Church of Norway Issues Apology to LGBTQ+ Individuals for ‘Shame, Great Harm and Pain’
Against crimson theater drapes at one of Oslo’s most prominent LGBTQ+ spaces, the Norwegian Lutheran Church issued a formal apology for hurtful actions and exclusion perpetrated over the years.
“Norway's church has inflicted the LGBTQ+ community harm, suffering and humiliation,” the lead bishop, the church leader, declared on Thursday. “This should never have happened and this is why I offer my apology now.”

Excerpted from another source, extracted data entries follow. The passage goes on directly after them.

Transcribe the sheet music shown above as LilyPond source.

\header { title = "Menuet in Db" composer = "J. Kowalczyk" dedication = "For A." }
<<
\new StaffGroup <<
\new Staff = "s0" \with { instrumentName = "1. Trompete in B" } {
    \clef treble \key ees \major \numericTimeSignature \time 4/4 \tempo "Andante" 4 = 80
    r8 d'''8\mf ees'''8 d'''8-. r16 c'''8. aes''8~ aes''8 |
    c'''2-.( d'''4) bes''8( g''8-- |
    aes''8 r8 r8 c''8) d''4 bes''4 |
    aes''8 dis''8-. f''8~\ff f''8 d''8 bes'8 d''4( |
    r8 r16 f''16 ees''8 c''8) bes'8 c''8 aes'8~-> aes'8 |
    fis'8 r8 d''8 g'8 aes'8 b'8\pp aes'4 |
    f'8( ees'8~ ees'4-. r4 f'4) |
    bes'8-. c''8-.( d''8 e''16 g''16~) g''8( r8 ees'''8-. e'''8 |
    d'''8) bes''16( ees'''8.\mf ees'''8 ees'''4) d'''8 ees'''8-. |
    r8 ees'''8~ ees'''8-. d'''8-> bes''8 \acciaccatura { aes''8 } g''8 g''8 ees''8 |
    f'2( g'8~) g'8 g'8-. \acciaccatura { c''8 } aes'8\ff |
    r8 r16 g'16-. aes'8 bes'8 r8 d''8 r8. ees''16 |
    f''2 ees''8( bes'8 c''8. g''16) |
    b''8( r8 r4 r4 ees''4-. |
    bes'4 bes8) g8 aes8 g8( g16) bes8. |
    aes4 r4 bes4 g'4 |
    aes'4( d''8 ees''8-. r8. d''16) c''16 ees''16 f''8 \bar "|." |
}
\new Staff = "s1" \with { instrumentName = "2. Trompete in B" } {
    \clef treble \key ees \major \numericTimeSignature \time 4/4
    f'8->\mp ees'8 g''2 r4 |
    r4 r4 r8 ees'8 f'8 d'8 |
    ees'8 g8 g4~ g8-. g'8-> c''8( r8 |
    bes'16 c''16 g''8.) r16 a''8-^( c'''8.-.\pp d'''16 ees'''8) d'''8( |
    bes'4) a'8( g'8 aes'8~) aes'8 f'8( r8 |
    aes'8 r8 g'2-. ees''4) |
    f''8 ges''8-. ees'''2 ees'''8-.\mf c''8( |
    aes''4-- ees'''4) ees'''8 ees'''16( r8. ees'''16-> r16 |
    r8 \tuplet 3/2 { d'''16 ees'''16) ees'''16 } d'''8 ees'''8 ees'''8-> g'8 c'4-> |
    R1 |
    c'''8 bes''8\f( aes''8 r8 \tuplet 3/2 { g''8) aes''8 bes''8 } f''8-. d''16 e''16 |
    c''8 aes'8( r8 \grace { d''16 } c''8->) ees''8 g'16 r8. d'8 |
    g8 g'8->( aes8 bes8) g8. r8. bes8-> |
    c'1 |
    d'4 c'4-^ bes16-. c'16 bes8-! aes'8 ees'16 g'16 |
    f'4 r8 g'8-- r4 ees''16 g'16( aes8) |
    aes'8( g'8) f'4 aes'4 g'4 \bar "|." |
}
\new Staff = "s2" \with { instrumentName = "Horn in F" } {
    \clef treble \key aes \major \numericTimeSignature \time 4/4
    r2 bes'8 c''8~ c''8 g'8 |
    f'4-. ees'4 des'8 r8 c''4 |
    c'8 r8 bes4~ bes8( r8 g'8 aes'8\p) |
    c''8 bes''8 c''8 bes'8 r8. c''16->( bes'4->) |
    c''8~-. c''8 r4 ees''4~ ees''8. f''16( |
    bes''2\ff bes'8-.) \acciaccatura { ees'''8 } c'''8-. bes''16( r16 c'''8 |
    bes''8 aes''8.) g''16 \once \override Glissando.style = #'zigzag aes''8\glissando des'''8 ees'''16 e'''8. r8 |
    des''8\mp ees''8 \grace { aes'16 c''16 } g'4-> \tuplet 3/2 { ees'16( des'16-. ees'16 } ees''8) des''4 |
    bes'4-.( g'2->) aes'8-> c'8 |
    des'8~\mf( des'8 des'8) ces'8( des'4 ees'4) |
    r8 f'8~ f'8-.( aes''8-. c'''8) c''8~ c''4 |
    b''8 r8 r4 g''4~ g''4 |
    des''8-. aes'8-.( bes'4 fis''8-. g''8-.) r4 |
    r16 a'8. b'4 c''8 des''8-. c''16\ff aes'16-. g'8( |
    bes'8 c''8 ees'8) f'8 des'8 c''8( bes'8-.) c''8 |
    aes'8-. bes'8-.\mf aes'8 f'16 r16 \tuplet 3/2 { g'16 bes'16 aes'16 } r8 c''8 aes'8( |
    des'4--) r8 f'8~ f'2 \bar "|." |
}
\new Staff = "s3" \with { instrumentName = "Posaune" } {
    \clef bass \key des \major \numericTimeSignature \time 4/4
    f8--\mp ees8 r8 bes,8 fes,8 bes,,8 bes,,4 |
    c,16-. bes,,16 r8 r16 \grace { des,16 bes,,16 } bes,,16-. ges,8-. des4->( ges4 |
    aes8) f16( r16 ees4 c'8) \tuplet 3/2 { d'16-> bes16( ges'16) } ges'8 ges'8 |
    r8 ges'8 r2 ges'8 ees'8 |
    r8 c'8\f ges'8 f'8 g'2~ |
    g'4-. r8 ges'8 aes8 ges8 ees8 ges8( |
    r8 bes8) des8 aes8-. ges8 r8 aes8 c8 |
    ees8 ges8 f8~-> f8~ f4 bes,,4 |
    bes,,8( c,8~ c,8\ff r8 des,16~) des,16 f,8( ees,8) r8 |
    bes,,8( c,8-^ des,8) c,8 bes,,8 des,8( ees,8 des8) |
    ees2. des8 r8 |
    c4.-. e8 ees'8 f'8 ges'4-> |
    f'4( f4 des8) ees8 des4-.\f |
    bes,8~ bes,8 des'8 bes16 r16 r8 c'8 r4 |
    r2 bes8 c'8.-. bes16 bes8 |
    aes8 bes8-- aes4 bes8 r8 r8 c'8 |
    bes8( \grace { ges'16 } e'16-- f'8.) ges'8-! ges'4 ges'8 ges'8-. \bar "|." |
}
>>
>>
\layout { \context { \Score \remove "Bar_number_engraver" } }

The “discrimination, unequal treatment and harassment” had caused some to lose their faith, Tveit recognized. A church service at the cathedral in Oslo was scheduled to come after the apology.
The apology was delivered at a venue called London Pub, one among two bars targeted in the 2022 shooting that killed two people and left nine seriously injured at Oslo's Pride event. A Norwegian citizen originally from Iran, who swore loyalty to Islamic State, was sentenced to no less than 30 years in incarceration for the murders.
Like many religions around the world, Norway's church – an evangelical Lutheran church that is the biggest religious group in Norway – for years sidelined LGBTQ+ individuals, preventing them from joining the clergy or to have church weddings. During the 1950s, the church’s bishops described gay people as “a worldwide social threat”.
Yet, with Norwegian society turning more progressive, becoming the second in the world to permit registered partnerships for same-sex couples in 1993 and in 2009 the first in Scandinavia to legalize same-sex marriage, the religious institution eventually adapted.
Back in 2007, the Norwegian Lutheran Church began ordaining LGBTQ+ clergy, and same-sex couples could marry in church starting in 2017. During 2023, the bishop took part in the Oslo Pride event in what was described as a historic moment for the religious institution.
The Thursday statement of regret elicited varied responses. The leader of an organization for Christian lesbians in Norway, Pedersen-Eriksen, a lesbian minister herself, referred to it as “a significant step toward healing” and a point in time that “finally marked the end of a dark chapter within the church's past”.
For Stephen Adom, the leader of Norway’s Association for Gender and Sexual Diversity, the statement was “strong and important” but had come “not in time for those among us who died of Aids … with hearts filled with anguish because the church considered the disease as punishment from God”.
Globally, a few churches have attempted to reconcile for their actions concerning the LGBTQ+ community. In 2023, the Anglican Church expressed regret for what it characterized as “disgraceful” conduct, although it still declines to authorize same-sex weddings in church.
In a similar vein, the Methodist Church in Ireland the previous year apologised for its “failures in pastoral support and care” regarding the LGBTQ+ community and family members, but stayed firm in the view that matrimony must only constitute a bond between male and female.
Earlier this year, Canada's United Church issued an apology to Two-Spirit and LGBTQIA+ groups, labeling it a renewed commitment of the church’s “commitment to radical hospitality and full inclusion” throughout every area of church life.
“We did not manage to celebrate and delight in all of your beautiful creation,” Michael Blair, the general secretary of the church, stated. “We caused pain to people in place of fostering completeness. We apologize.”